Van transcurriendo los meses desde que se inició la pandemia y la esperanza de ver su fin, por ahora, no parece asentarse sobre bases sólidas.

La respuesta asistencial en términos de entrega y generosidad por parte de los profesionales sanitarios es todo un ejemplo y un motivo de orgullo para los ciudadanos.

Sin embargo, lo cierto es que las herramientas terapéuticas de las que actualmente disponen los sistemas sanitarios son muy limitadas, especialmente en el ámbito farmacológico.

Dicho con sinceridad: carecemos de medicamentos específicos para doblegar al coronavirus. Hay ensayos, algunos muy esperanzadores, pero aún estamos lejos de disponer de medicamentos que, con evidencia, acrediten eficacia y resultados.

Por eso, se están utilizando medicamentos de muy distintas características (desde corticoides a cloroquina, pasando por lopinavir/ritonovir, ribavirin, oseltamivir y una amplia gama de inmunomoduladores), indicados para patologías muy alejadas de la COVID-19 (sida, malaria…).

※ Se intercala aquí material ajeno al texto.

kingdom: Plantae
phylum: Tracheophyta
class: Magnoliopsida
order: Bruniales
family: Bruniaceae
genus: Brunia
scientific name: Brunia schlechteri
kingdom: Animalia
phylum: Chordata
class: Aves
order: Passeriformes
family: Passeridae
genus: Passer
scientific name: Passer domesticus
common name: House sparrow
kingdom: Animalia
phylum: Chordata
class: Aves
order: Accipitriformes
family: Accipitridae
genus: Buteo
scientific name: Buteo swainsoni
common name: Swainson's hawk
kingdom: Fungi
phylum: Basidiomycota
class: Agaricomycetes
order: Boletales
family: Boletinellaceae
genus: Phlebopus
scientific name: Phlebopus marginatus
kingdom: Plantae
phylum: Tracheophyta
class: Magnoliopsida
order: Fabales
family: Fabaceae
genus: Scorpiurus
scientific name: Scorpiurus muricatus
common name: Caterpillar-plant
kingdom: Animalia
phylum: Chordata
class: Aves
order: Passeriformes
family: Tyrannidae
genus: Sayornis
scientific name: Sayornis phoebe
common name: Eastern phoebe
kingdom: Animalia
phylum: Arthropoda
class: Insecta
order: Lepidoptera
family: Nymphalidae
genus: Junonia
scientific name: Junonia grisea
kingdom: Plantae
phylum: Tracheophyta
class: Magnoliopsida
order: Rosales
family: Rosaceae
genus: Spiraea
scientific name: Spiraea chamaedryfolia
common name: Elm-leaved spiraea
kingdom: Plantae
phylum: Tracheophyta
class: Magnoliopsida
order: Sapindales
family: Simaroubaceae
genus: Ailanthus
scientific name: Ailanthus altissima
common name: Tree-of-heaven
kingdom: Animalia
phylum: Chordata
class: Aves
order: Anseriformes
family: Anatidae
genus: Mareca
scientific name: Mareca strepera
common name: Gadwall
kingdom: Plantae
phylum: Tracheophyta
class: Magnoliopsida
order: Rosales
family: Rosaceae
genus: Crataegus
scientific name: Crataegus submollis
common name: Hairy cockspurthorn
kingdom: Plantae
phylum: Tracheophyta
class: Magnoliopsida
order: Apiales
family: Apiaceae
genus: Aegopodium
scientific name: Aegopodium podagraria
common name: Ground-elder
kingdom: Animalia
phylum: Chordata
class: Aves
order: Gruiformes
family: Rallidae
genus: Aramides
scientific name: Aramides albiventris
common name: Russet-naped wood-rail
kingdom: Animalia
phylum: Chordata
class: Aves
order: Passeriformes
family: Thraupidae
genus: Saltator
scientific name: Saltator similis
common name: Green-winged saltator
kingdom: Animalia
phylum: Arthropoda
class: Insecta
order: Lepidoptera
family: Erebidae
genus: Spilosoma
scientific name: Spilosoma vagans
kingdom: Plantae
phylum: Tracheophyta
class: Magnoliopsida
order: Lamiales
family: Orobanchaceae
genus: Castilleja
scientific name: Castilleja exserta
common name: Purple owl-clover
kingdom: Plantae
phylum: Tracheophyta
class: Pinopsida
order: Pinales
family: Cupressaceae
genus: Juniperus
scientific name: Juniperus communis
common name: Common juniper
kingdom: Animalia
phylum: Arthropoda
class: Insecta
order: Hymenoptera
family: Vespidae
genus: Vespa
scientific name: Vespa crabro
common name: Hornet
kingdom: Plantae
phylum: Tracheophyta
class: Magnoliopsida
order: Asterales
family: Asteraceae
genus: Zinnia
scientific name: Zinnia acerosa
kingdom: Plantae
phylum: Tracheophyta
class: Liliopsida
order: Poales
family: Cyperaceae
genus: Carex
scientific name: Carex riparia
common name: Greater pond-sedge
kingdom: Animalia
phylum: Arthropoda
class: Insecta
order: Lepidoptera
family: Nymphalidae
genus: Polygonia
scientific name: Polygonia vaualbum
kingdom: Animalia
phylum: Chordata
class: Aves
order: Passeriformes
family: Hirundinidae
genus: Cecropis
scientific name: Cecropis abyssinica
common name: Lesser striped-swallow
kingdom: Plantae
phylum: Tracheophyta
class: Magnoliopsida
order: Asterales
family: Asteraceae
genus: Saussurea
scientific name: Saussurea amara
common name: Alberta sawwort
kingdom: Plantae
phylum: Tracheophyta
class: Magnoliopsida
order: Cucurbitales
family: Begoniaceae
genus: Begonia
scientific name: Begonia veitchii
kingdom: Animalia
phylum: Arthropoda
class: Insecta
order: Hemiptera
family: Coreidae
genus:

La respuesta de estos fármacos, a veces, es positiva para algunos pacientes y negativa para otros, según sus situaciones personales, sin que se sepa a ciencia cierta por qué.

En el campo de las vacunas, que es esencial para evitar que se repitan situaciones como la presente, no es posible, a día de hoy, describir un panorama halagüeño. Solo alguna noticia sobre la investigación a cargo del Ejército chino y algunos trabajos prometedores en Estados Unidos.

En efecto, el Gobierno norteamericano ha puesto en marcha un Programa para la Aceleración de los Tratamientos del Coronavirus, a cargo de la FDA, además de la respetable suma de dos billones de dólares para proyectos de investigación en la vacuna anti-COVID-19.

La respuesta ante este llamamiento gubernamental ha sido importante (más de 800 estudios y proyectos), mayoritariamente del sector privado.

Por lo que se refiere a Espana, cabe registrar algunos hechos positivos.

Así, la revista Newsweek anunciaba recientemente que en España se ha promovido un estudio a gran escala sobre la hidroxycloroquina y los antiretrovirales para prevenir el COVID-19 entre los profesionales sanitarios. De otra parte, hay que señalar que las empresas privadas han donado 7,6 millones de euros al CSIC para investigación en esta área, cantidad que se suman a otros 4 millones aportados por el gobierno.

Hay ensayos, algunos muy esperanzadores, pero aún estamos lejos de disponer de medicamentos que, con evidencia, acrediten eficacia y resultados

Pero esto no debería llevarnos a desconocer otros hechos, poco alentadores. Uno es que el apoyo a las empresas del sector brilla por su ausencia y otro, el bajo rango otorgado desde hace años a la política salud pública.

Bastaría un par de datos para confirmarlo. Uno es que la Ley General de Salud Pública no vio la luz hasta 2011 (25 años después de la Ley General de Sanidad). Otro es que la dotación económica para vacunas apenas supera el 0,3% de nuestro gasto sanitario global.

A la vista de ello, cabría decir que una de las enseñanzas que nos debería deparar la cruel crisis del coronavirus sería la necesidad de revisar en profundidad y de modo urgente la tradicional política de salud pública.

Pero, para que sea posible este cambio, sería preciso que se pusieran en remojo ciertos “tics” ideológicos y algunos postureos contra el sector farmacéutico y que, de una vez por todas, se abriera paso la colaboración público-privada en favor de la innovación en fármacos y, en concreto, en vacunas.